Exercise description: Restate word for word every line from the one containing "farm was facing" to the last line of the records below.
(Supplied data)
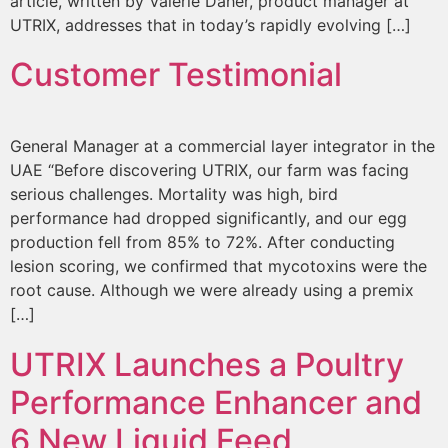
article, written by Valerie Daher, product manager at
UTRIX, addresses that in today’s rapidly evolving […]
Customer Testimonial
General Manager at a commercial layer integrator in the
UAE “Before discovering UTRIX, our farm was facing
serious challenges. Mortality was high, bird
performance had dropped significantly, and our egg
production fell from 85% to 72%. After conducting
lesion scoring, we confirmed that mycotoxins were the
root cause. Although we were already using a premix
[…]
UTRIX Launches a Poultry
Performance Enhancer and
6 New Liquid Feed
(End Supplied data)
Solution below:
UAE “Before discovering UTRIX, our farm was facing
serious challenges. Mortality was high, bird
performance had dropped significantly, and our egg
production fell from 85% to 72%. After conducting
lesion scoring, we confirmed that mycotoxins were the
root cause. Although we were already using a premix
[…]
UTRIX Launches a Poultry
Performance Enhancer and
6 New Liquid Feed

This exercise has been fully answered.